Show All Section Notes

Character Sets

1. What is a Character Set?

A Character Set is a defined list of characters recognized by computer hardware and software. Each character is assigned a unique binary number (binary code).

Without a character set, a computer would just see a string of bits and wouldn't know if they represented a number, a sound, or the letter 'A'.

2. ASCII (American Standard Code for Information Interchange)

ASCII was the first widely used character set. It originally used 7 bits, providing $2^7$ ($128$) unique characters.

Example Mapping:
Character 'A' → Denary 65 → Binary 01000001
Character 'a' → Denary 97 → Binary 01100001
Character '!' → Denary 33 → Binary 00100001

Extended ASCII: Later updated to 8 bits ($2^8$), allowing for $256$ characters. This added mathematical symbols and some non-English characters.

3. Unicode

As computing went global, 256 characters weren't enough for languages like Chinese, Arabic, or Hindi. Unicode was created to represent every character in every language.

  • Uses 16 bits (65,536 characters) or 32 bits (over 4 billion characters).
  • The first 128 codes in Unicode are identical to ASCII, making it "backward compatible."
  • Includes Emojis and historical scripts (like Hieroglyphics).

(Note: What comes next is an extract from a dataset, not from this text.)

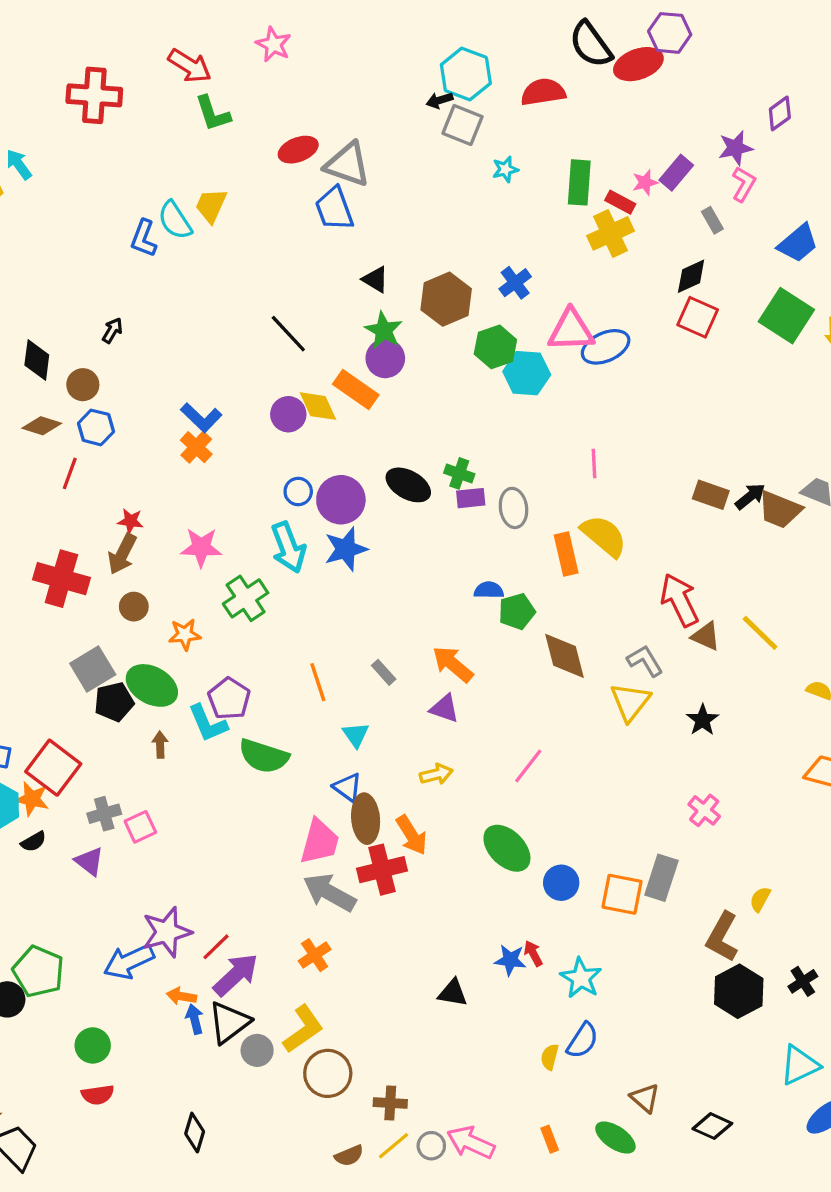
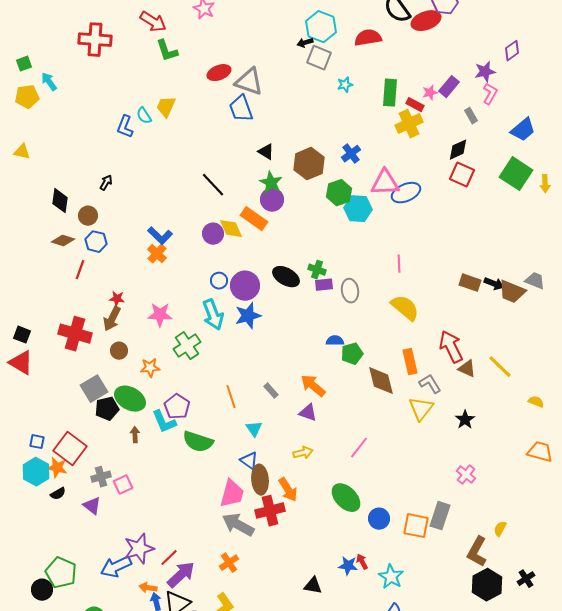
cyan semicircle: (175, 220) -> (144, 116), size x0.7
black arrow: (750, 496) -> (494, 284), turned 60
orange rectangle: (566, 554) -> (410, 362), moved

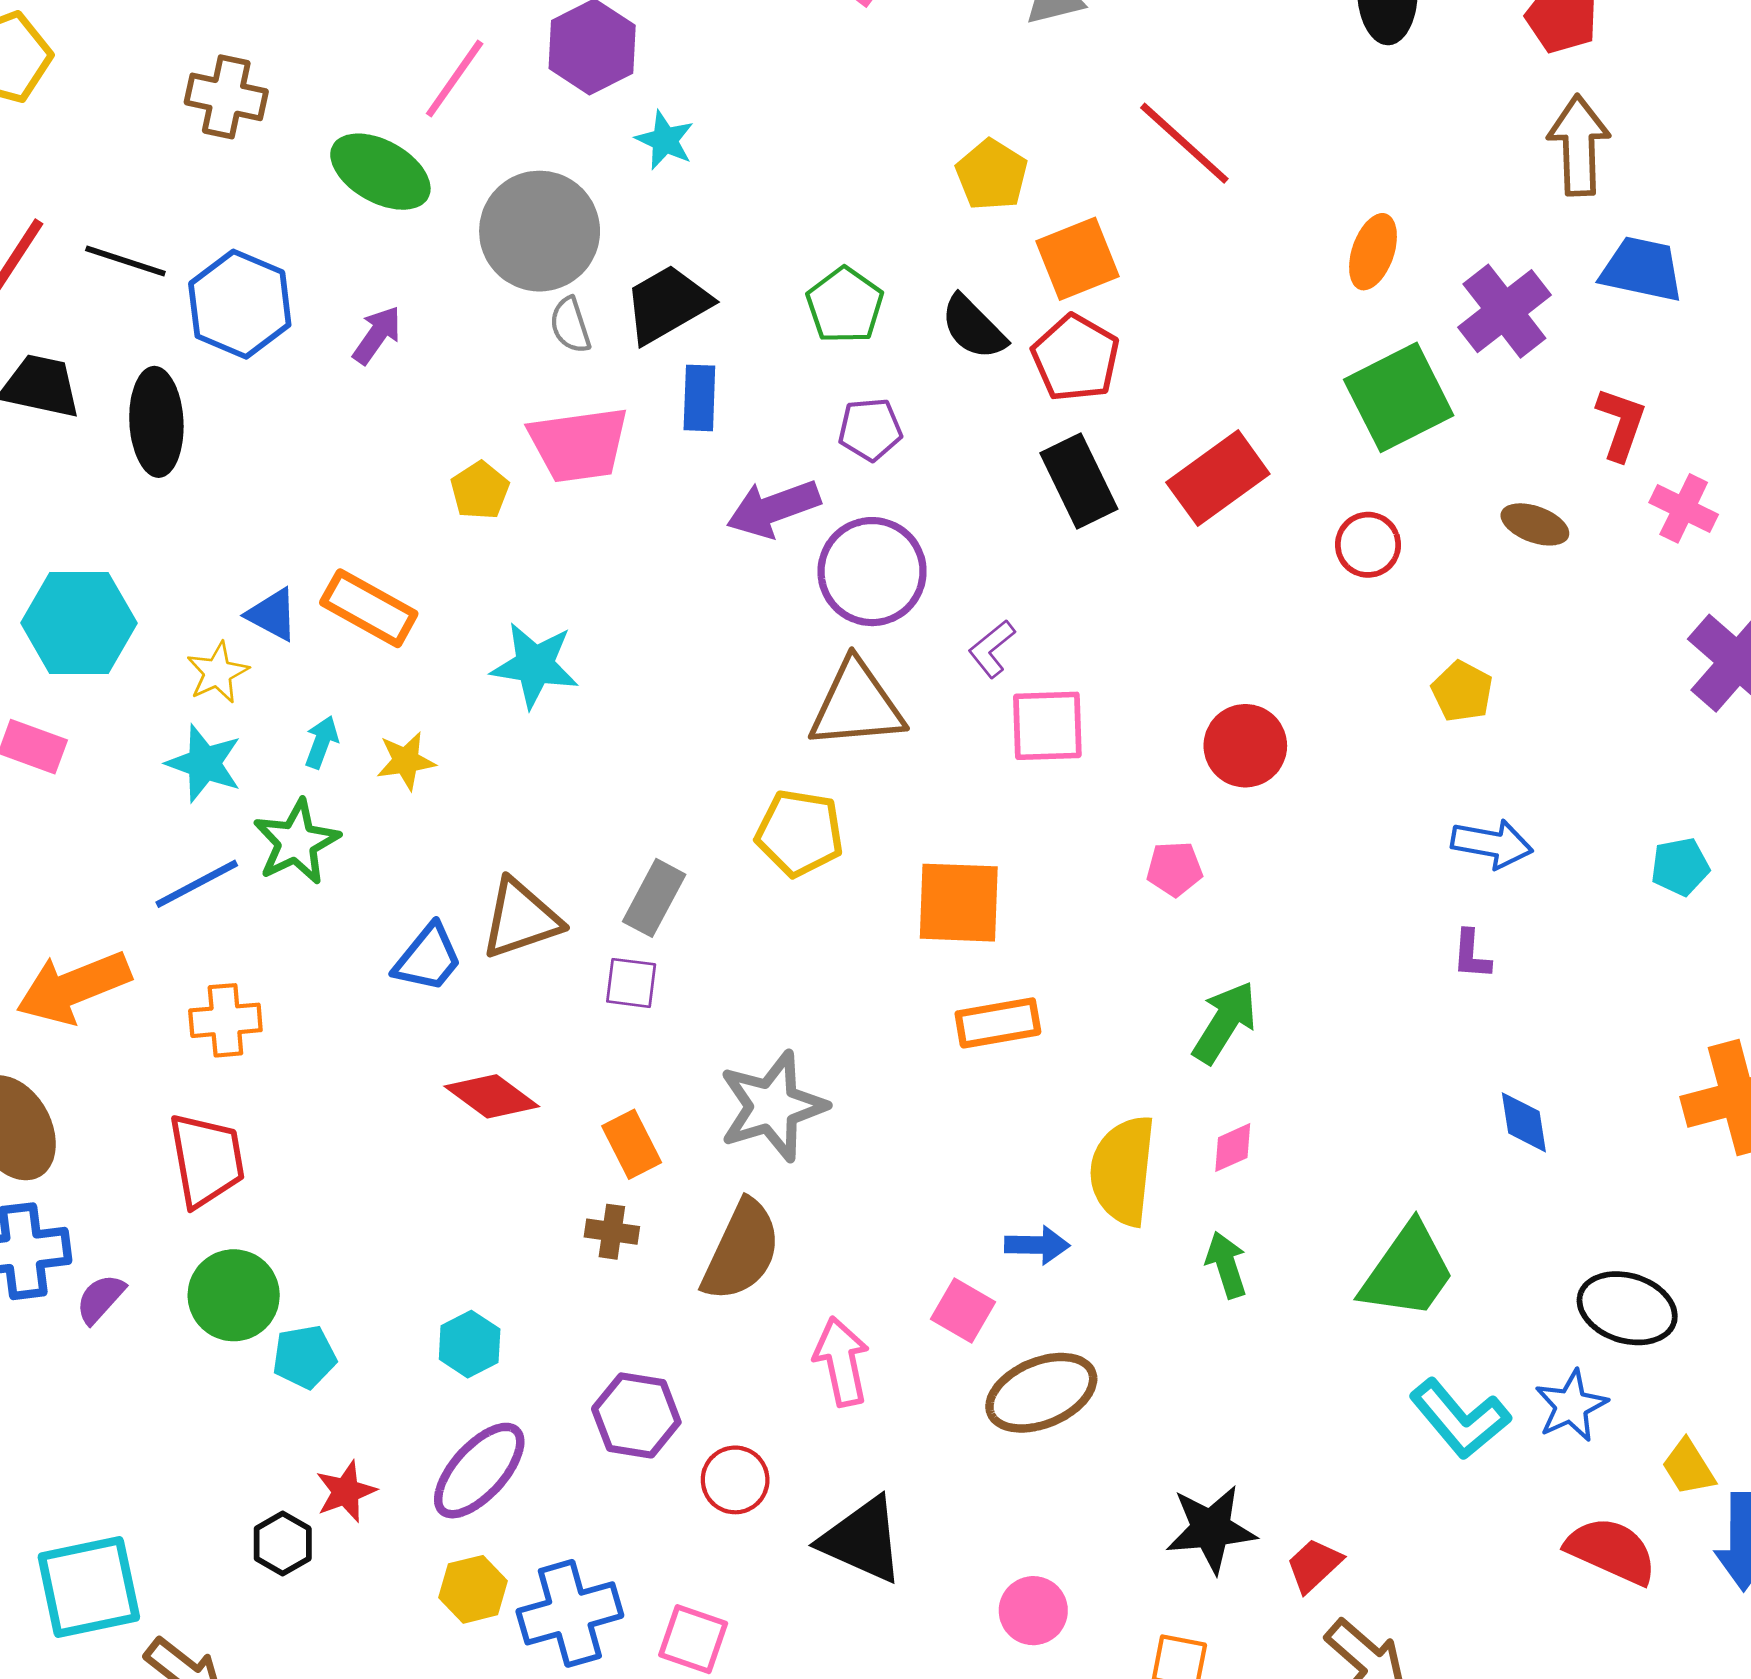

4. ASCII vs. Unicode: Comparison

Feature ASCII Unicode
Bits per Character 7 or 8 bits 16 or 32 bits
Number of Characters 128 to 256 Over 1 million (currently)
Storage Requirements Low (1 byte per char) High (2 to 4 bytes per char)
Global Use English/Western only Universal (all languages)

5. Key Exam Terms

Character:
A single symbol (letter, number, or punctuation mark).
Alphanumeric:
Characters that include both letters and numbers.
Control Characters:
Non-printing characters that perform actions, such as "Shift," "Backspaced," or "Enter."
💡 Exam Tip: If an exam question asks why Unicode is better than ASCII, mention that it allows for global communication and supports multilingual applications, even though it requires more storage space.